Exercise tasks —
a. On the close relatives page, what share of the clusters will parents, aunts/uncles, and first cousins each match?
b. Rewrite the close relatives page from "Even if not" to "dedicated chromosome browser.", putting "dark lines" in place of "red lines".

Source text —
+-------+

Close relatives - jonathanbrecher/sharedclustering GitHub Wiki
Dark stripes extending the entire height of the cluster diagram indicate very close relatives within about 600 cM or so.
Very close relatives tend not to be helpful when interpreting clusters. Children and grandchildren contribute nothing to the analysis. Parents, aunts/uncles, and first cousins will each match half of the clusters. Grandparents, great aunts/uncles, and second cousins will each match a quarter of the clusters on average. That's better than nothing, of course. Just not a huge help.
Even if not very helpful, it can be interesting to look at the "Morse Code" pattern of red lines for each of the close matches, which show graphically how various DNA segments were transmitted between people. Similar patterns can be seen if the DNA results for each close relative are transferred to a system with a dedicated chromosome browser.
These very long stripes also make it clear how the Leeds Method works, and how it is limited. Just as the very close relatives are shown in the clustering results as stripes that extend across the entire analysis, the same data can be used by the Leeds method to partition the same results by grandparent. The long stripes don't appear except for the closest relatives; for the same reason the Leeds method cannot normally be used to partition results by great-grandparent or earlier generations.
The example above is from a tester with 12 shared matches between 600 and 3500 cM, including children, grandchildren, siblings, and a few first cousins and first cousins once removed.

+-------+

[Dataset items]
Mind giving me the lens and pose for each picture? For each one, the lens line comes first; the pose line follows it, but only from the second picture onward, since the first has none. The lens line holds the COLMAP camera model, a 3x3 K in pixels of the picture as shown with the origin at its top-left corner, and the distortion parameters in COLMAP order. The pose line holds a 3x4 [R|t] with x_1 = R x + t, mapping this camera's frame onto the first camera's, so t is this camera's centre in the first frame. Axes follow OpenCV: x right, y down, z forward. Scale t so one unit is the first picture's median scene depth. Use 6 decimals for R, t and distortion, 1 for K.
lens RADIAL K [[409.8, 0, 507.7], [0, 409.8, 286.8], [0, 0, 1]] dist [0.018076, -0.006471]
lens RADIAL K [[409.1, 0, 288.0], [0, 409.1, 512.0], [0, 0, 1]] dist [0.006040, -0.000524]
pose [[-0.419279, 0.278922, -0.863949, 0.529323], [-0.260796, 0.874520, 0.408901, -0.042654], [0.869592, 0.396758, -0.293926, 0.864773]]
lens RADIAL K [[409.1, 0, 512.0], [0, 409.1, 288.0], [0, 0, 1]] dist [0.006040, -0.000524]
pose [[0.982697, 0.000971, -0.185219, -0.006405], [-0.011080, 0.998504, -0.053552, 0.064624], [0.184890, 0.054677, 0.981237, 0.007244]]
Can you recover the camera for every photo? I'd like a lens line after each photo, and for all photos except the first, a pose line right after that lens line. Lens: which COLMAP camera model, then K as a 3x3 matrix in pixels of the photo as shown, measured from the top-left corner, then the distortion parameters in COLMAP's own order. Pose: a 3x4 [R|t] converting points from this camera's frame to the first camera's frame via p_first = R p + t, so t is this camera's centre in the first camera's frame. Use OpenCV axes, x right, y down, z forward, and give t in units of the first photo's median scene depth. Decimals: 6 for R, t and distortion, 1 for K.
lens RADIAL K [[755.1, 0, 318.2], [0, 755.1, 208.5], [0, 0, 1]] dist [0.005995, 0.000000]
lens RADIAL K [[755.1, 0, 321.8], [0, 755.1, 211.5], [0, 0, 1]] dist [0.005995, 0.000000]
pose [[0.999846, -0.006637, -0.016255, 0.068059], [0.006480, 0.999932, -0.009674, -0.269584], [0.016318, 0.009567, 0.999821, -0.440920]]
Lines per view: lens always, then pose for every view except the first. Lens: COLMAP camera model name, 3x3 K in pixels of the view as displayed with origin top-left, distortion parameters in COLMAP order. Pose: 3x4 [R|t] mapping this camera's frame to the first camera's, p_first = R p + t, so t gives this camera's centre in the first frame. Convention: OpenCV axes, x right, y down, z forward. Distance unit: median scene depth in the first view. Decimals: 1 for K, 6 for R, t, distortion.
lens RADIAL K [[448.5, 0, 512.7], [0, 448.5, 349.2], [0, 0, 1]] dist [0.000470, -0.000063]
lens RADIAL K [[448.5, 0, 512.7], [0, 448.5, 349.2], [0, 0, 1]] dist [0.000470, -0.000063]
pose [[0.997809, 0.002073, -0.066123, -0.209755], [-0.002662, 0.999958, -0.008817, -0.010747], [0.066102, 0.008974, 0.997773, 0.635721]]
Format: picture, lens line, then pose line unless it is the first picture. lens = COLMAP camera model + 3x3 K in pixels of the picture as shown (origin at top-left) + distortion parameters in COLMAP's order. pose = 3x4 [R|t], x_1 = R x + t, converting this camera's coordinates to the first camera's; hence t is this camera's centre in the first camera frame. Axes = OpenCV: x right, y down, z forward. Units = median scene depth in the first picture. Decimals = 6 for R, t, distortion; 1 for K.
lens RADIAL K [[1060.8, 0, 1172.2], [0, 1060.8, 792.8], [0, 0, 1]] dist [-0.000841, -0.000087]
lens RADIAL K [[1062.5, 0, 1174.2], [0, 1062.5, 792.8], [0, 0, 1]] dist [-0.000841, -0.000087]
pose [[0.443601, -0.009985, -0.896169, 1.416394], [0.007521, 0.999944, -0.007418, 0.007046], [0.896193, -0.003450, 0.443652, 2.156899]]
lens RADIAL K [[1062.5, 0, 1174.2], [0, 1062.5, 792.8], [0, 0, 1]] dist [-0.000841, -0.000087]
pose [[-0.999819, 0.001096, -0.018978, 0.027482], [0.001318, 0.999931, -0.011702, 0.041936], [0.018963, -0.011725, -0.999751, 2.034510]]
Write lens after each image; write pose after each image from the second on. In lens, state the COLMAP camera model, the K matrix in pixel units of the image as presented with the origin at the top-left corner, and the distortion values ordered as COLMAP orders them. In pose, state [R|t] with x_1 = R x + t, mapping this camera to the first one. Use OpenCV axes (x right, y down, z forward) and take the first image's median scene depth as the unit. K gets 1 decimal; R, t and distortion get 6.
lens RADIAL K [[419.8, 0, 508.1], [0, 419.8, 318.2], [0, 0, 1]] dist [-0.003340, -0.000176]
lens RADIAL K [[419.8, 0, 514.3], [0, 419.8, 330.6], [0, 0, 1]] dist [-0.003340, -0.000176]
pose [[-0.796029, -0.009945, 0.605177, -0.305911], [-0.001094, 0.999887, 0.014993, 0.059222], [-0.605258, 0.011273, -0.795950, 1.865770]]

+-------+

Solutions by task —
a. Each of them will match half of the clusters.

b.
Even if not very helpful, it can be interesting to look at the "Morse Code" pattern of dark lines for each of the close matches, which show graphically how various DNA segments were transmitted between people. Similar patterns can be seen if the DNA results for each close relative are transferred to a system with a dedicated chromosome browser.